The Weitig home was a modest two-family house. Herr and Frau Weitig lived in the upper half. The red-tile roof was steep-pitched. Kunde’s tiny room was under the eaves, which sloped so much he could not sit up in bed without hitting his head on the plasterboard. The Weitigs had put a hotplate and an old kettle in the room, as well as an absolute minimum of battered, second-hand furniture.
Arnold Weitig was in his sixties and an invalid. He spent most of his time neatly dressed in collar and tie, lying on the sofa in semi-darkness, covered by a blanket. His wife, Erna, was a handsome, buxom woman in her late forties.
The chalk mine was reachable by bicycle. Once there, Kurt Engel proved adept at drilling blast holes for the dynamite, loading the charge at the base of the chalk benches, and, after the shoot, helping to fill the shuttle cars with the blasted rock.

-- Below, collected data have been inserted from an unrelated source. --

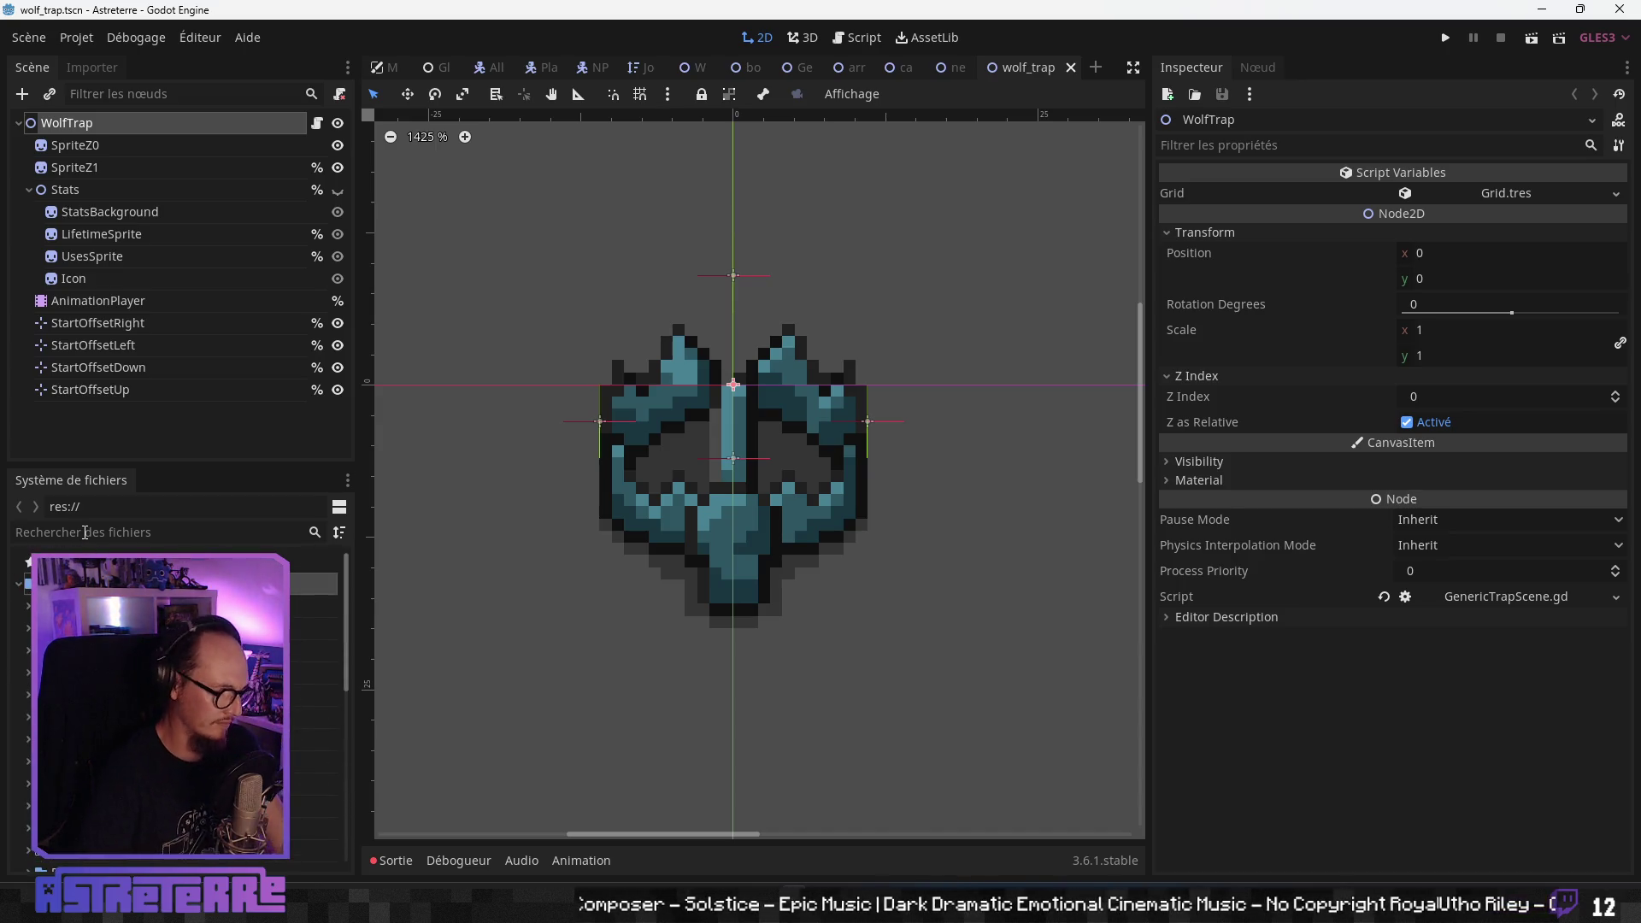
type("trap")
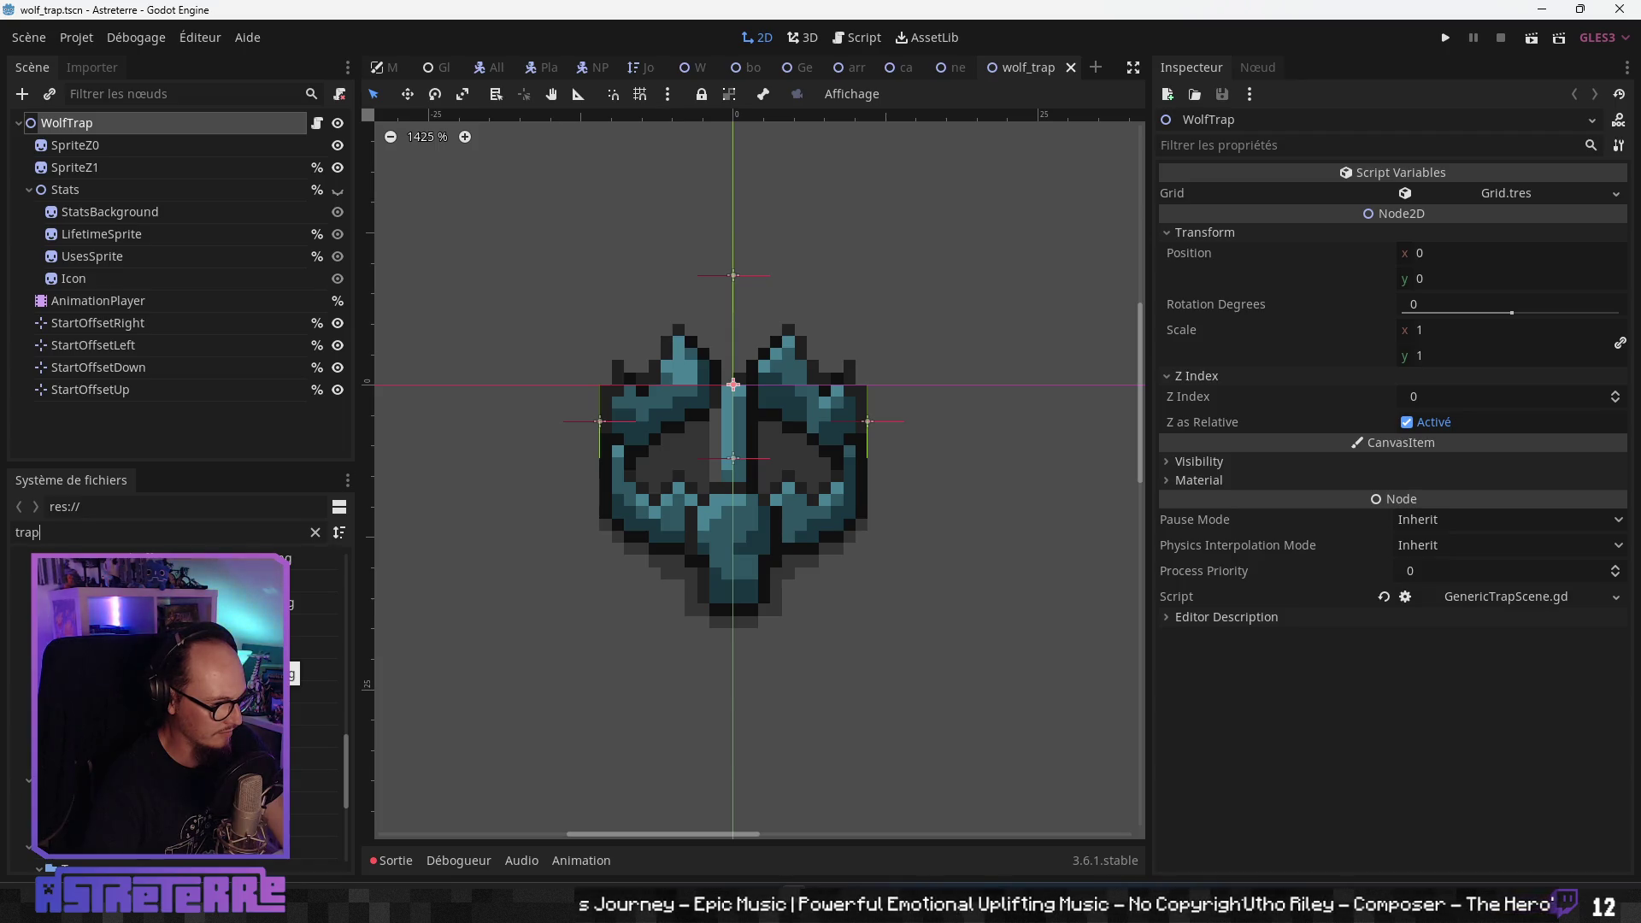
left_click(314, 647)
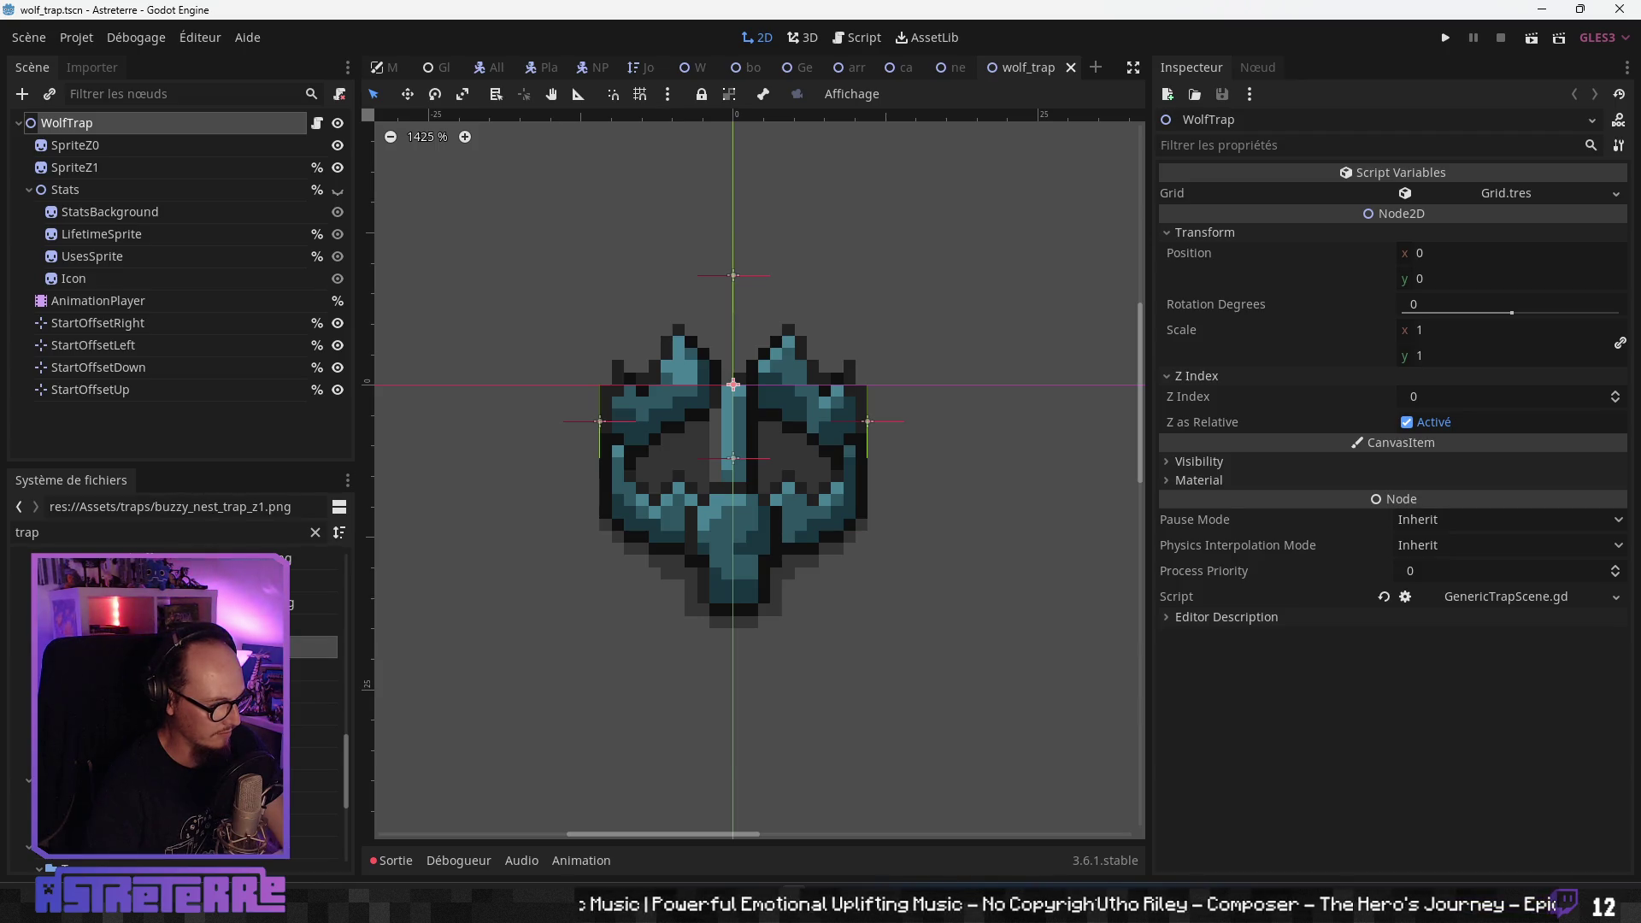
scroll(315, 675, "up", 3)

He kept himself to himself, but he was a good
worker, and a Swabian, so the other miners accepted him in days.
The dynamite was kept in a padlocked shed behind the administration building, on the edge of the mine. Since the Nazi takeover, dynamite stores were carefully monitored. Party headquarters in Ulm sent out two officials, in SA uniform, every Wednesday. Arriving during the afternoon, they watched carefully while the Mine Director, Herr Schröder, unlocked the shed. Then they all went in together, and the sticks of dynamite were counted and the total recorded. If more dynamite had been used than usual, Herr Schröder would have to justify the increase.
Kunde realised that stealing even one stick of dynamite was not possible. It would be noticed – no doubt of that. But there was another way. He waited for the next moonless night, then tiptoed down the stairs and out of the Weitig house at midnight. Cycling in complete darkness, surrounded by heavy silence, was a sensual delight to him – motion without thought, almost without consciousness. When he reached the administration building at the mine, he took an S-hook from his light rucksack, and made short work of the lock on the door.
As he padded lightly through the outer office, the stillness and solitude were exhilarating. He had never been truly happy in the presence of another human being. But, as if to challenge all his certainties, a picture of Ello, naked, formed in his mind. He wanted to make love to her. He smiled at her and told her that he had work to do. For now.
Walking on the balls of his feet, silently through to Herr Schröder’s office, he wondered if the keys to the shed would be in the safe. He might be able to crack the safe, without it showing – or he might not. He could not risk attracting attention. Attention was the last thing he wanted, as a criminal with an identity card which would not stand up to careful scrutiny.
The safe was in the corner. It was a massive, keyless British Chubb. There was one more possibility: Kunde tried the drawers of Herr Schröder’s desk. They were locked, but a couple of flicks of the S-hook opened them. In the top left-hand drawer, were two copies of the all-purpose skeleton-key known as a Dietrich. They would open anything – locks or padlocks – in the entire mine area. He pocketed one of them. Schröder wouldn’t miss it; if he did he’d think he’d lost it. Like most people these days, all Schröder wanted was a quiet life.